> _Task requirements_
For the word "commands", count the lines below that contain it. Give the number alone.

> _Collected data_
┌──

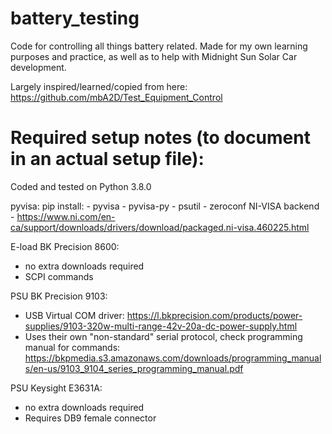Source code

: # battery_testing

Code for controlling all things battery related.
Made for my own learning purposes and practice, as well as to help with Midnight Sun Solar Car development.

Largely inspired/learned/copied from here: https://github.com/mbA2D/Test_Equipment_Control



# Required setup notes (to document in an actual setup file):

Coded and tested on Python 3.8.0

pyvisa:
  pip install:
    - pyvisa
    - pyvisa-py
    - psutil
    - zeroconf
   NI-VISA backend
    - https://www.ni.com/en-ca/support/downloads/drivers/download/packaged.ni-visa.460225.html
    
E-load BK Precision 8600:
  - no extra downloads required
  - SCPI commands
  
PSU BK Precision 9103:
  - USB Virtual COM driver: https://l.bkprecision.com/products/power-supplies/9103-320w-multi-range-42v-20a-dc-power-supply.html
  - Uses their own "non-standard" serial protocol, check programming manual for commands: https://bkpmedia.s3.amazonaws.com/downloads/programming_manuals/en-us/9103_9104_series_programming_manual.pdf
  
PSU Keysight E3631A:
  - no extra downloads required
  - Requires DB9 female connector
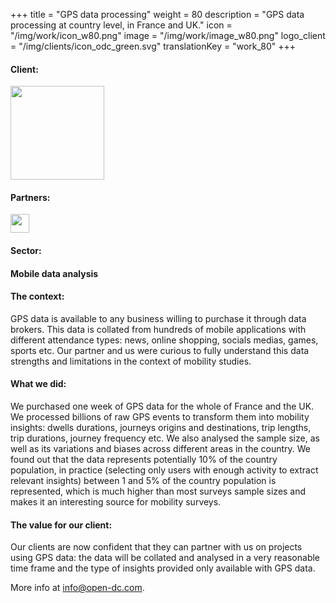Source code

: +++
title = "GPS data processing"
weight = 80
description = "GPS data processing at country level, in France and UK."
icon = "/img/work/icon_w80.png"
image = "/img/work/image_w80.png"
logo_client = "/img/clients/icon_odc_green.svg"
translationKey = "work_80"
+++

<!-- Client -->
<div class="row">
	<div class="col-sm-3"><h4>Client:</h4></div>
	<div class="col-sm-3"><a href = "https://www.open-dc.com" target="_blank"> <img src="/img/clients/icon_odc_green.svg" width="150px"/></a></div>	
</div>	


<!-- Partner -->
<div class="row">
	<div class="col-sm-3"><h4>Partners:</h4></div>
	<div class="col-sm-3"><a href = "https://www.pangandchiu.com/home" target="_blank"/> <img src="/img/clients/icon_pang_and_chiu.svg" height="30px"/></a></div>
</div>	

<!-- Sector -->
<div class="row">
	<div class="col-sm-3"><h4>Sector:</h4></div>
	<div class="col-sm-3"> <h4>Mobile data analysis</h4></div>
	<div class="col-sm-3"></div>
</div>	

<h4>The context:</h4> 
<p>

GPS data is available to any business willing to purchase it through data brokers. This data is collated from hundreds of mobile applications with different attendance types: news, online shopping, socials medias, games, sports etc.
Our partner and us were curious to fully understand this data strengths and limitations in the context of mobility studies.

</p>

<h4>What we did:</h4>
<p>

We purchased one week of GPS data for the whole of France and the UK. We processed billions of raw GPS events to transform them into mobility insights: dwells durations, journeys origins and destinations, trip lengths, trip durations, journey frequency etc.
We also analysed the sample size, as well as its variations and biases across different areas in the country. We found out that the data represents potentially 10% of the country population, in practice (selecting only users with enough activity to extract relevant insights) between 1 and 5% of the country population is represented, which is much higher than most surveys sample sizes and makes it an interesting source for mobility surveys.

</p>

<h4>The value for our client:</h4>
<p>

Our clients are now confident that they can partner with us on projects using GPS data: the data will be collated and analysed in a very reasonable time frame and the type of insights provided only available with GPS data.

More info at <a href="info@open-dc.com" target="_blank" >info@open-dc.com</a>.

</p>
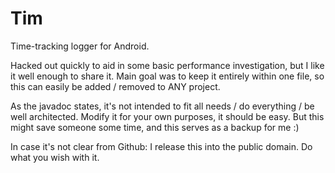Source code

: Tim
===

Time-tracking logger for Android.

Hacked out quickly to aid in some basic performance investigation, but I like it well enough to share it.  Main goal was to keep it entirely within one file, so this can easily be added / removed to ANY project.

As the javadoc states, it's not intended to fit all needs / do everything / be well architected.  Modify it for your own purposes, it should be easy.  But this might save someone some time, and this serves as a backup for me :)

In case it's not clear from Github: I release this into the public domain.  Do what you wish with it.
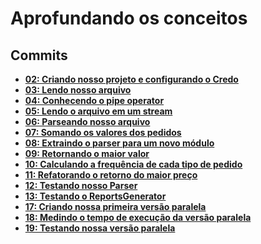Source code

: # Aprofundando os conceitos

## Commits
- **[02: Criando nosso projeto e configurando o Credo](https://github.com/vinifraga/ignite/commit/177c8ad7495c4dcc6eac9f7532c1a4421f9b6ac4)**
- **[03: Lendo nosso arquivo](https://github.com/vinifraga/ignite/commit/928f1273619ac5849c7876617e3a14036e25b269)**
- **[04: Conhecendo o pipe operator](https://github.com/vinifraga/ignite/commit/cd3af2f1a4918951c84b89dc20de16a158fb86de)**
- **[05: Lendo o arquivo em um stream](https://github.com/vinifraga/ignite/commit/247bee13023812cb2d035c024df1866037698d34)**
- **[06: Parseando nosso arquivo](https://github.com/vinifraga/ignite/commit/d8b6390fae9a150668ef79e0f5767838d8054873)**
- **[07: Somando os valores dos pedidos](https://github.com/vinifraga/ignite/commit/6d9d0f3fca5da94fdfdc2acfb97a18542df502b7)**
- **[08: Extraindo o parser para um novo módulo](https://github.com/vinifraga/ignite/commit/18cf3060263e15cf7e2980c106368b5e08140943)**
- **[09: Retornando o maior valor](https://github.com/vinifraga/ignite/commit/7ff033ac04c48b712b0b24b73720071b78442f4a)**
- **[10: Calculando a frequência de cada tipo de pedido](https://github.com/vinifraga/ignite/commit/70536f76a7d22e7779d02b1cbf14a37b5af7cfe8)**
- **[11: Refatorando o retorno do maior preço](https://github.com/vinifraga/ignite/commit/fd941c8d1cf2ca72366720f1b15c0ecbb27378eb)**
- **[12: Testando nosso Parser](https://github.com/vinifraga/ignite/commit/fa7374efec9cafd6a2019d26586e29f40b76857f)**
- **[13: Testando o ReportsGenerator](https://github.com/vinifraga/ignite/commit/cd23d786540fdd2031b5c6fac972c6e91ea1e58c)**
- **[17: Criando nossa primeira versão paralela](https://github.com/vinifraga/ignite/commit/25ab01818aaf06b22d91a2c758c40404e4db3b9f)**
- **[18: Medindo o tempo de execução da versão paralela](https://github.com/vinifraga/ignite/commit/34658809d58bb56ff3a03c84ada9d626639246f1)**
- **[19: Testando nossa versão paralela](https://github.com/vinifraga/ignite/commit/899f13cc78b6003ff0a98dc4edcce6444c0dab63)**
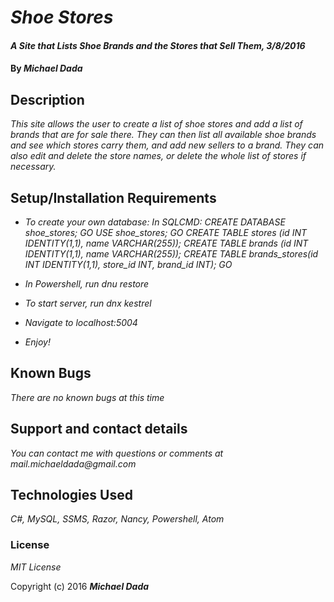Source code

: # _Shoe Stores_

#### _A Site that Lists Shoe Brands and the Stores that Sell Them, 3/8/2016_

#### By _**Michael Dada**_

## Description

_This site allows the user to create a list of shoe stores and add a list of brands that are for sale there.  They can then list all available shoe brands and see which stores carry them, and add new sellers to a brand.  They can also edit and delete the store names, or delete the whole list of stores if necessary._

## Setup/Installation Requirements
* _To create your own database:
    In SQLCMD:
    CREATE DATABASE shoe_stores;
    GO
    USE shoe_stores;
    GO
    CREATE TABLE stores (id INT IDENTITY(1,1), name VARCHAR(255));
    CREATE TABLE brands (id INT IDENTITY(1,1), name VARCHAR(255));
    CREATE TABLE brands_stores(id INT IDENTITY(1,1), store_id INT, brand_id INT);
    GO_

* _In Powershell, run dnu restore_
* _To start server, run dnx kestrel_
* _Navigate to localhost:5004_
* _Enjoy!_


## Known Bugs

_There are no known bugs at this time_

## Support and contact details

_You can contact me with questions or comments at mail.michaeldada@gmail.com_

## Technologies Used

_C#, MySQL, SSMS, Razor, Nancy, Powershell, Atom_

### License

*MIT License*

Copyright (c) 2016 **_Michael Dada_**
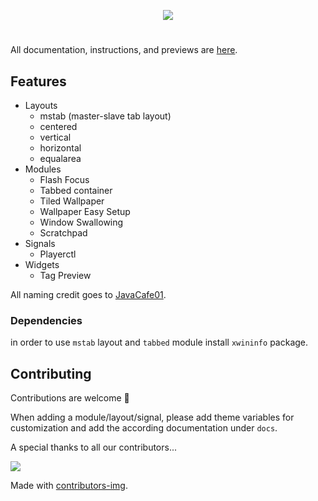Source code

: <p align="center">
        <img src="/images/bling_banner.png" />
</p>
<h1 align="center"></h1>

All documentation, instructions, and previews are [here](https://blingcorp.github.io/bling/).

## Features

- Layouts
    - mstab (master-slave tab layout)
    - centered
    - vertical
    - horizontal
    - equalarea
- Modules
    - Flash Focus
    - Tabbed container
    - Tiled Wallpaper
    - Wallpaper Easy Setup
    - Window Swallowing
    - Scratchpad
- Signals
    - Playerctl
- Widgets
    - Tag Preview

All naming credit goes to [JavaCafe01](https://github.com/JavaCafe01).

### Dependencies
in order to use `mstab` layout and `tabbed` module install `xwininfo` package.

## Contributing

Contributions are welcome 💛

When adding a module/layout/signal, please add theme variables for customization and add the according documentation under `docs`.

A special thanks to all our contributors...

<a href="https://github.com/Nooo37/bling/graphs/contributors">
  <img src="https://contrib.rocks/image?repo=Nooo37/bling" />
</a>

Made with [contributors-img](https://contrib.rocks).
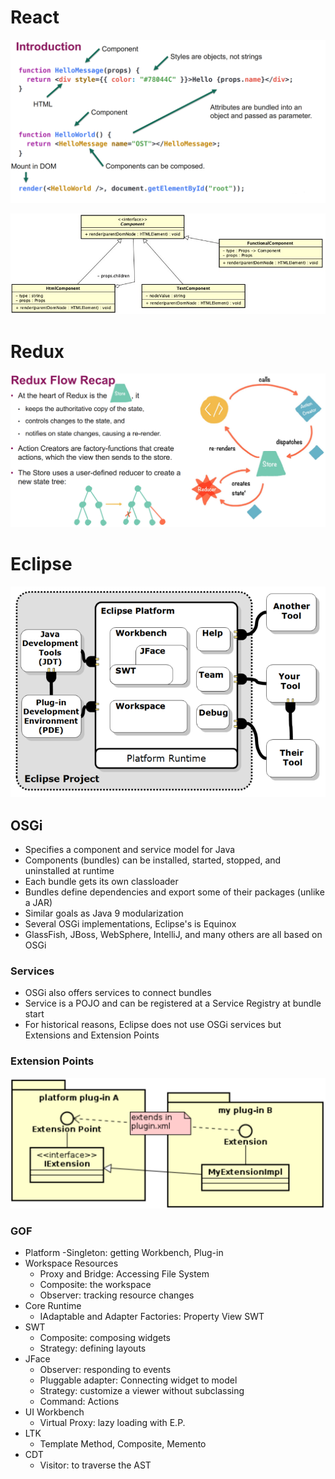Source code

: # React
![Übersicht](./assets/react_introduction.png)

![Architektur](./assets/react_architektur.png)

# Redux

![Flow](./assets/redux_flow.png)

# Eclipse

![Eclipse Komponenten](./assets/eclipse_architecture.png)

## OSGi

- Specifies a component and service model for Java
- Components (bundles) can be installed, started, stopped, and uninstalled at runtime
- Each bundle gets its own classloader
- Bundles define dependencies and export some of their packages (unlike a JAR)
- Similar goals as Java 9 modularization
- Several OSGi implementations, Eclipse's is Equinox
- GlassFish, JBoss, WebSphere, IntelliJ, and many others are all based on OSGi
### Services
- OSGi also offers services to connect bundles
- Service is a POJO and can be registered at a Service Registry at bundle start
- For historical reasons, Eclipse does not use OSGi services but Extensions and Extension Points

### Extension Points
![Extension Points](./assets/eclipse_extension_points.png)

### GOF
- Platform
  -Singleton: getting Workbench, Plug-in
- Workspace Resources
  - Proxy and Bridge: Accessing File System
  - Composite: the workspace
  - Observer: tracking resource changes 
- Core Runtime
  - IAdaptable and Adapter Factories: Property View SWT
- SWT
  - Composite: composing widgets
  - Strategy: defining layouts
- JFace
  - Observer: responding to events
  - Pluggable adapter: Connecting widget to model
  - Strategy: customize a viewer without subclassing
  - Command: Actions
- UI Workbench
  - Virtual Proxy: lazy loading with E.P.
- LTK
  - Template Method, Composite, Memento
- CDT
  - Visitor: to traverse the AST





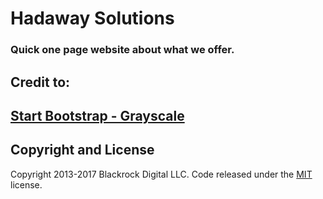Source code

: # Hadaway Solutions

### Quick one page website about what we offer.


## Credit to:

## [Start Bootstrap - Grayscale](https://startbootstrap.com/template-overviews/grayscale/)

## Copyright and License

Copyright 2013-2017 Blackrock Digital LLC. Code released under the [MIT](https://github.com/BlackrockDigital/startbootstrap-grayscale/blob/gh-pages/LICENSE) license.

└──

> _The answer_
2